Senior Data Engineer – Spark

Position Description

Sayari is looking for a mid-level to senior Data Engineer to join our Infrastructure team located in Washington, DC. The Infrastructure team is an integral part of our Engineering division and works closely with our Software Engineering & Data Science teams, as well as other key stakeholders across the business.

Apply Now


What You Will Do:
As a member of Sayari’s engineering team, you will work to build the next generation of our entity resolution engine. This work will involve quickly getting up to speed on the existing production engine (implemented in Apache Spark), and then starting to focus on improvements that will take it to the next level. This is a cutting edge problem where no definitive solution exists, and you’ll have the opportunity to implement schemes described in academia and bring your own insights to the table.
What You Will Need:
  • Strong experience with any two of: Python, Java, Scala
  • 2+ years of experience using Apache Spark
  • Solid experience with a NoSQL database like Cassandra or Neo4J
  • Experience working on a cloud platform like GCP, AWS, or Azure
  • Experience working collaboratively with git
What We Would Like:
  • Experience with, or interest in, graph databases
  • Experience with entity resolution/record linkage techniques (e.g., similarity joins, blocking schemes, string similarity)
  • Experience with data orchestration frameworks like Apache Airflow
Who You Are:
  • Strong process-oriented self-starter, with impeccable organizational skills
  • Experienced in supporting and working with cross-functional teams in a dynamic environment
  • Interested in learning from and mentoring team members
  • Passionate about open source development and innovative technology
What We Offer:
  • Limitless growth and learning opportunities
  • A collaborative and positive culture – your team will be as smart and driven as you
  • A strong commitment to diversity, equity & inclusion
  • Outstanding competitive compensation & comprehensive benefits package, including full healthcare coverage plans, commuter benefits, 401K matching, generous vacation, and a variety of other benefits

Sayari is a venture-backed and founder-led global corporate data provider and commercial intelligence platform, serving financial institutions, legal and advisory service providers, multinationals, journalists, and governments. Thousands of analysts and investigators in over 30 countries rely on our products to safely conduct cross-border trade, research front-page news stories, confidently enter new markets, and prevent financial crimes such as corruption and money laundering.

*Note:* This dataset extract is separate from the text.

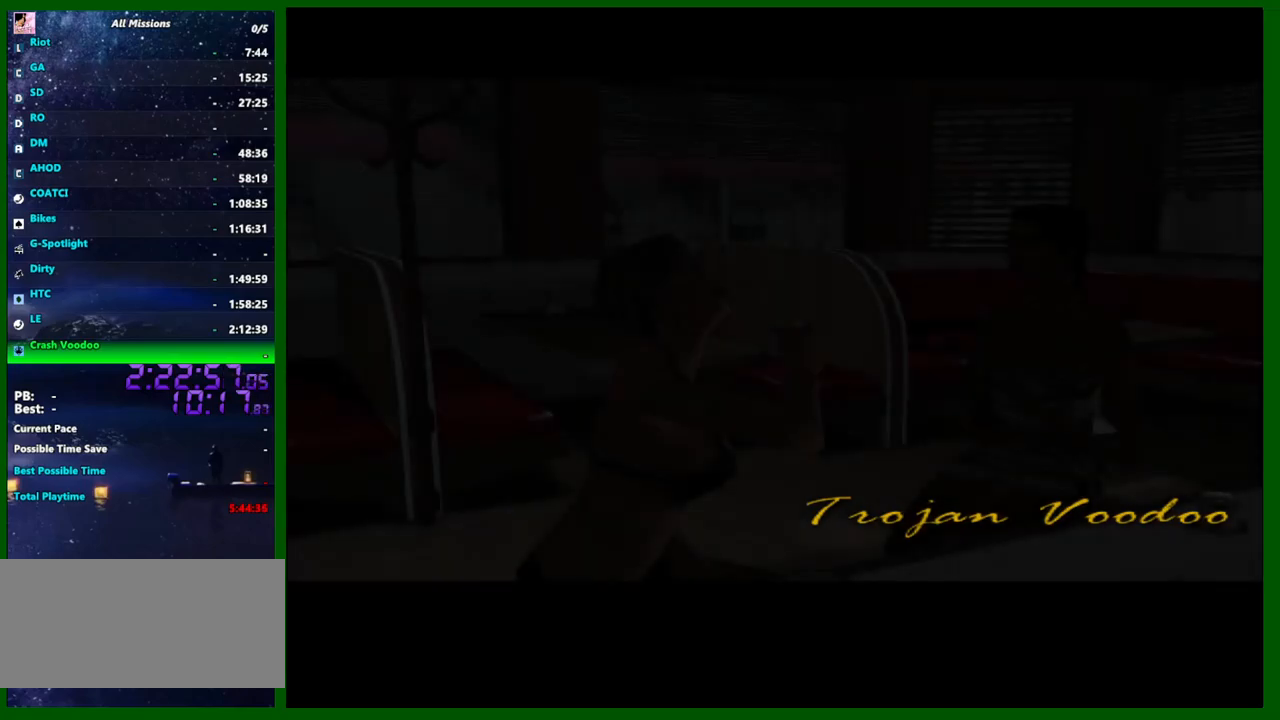
{"keys": [], "mouse": [], "events": [[50, "shift", "down"], [100, "shift", "up"], [183, "shift", "down"], [233, "shift", "up"]]}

We at Sayari define our culture by a dedication to our mission of using open data to prevent illicit commercial and financial activity, a passion for finding novel approaches to complex problems, and an understanding that diverse perspectives create optimal outcomes. We embrace cross-team collaboration, open source work, encourage training and learning opportunities, and reward initiative and innovation. If you like working with supportive, high-performing, and curious teams, Sayari is the place for you.

Sayari maintains a graph of global corporate information containing hundreds of millions of entities and relationships. The structures and techniques that we use store the information in this graph are critical to allowing our clients to benefit from this unique dataset. The application that serves this graph to our clients is powered by several databases fed by ETL pipelines that run in Apache Spark.

We are continually looking to expand our tech stack with new and innovative technologies. Have an idea for something cutting edge? Come talk to us about it.

Application Instructions:

We will only consider complete applications. Please fill out the form below in full to be considered.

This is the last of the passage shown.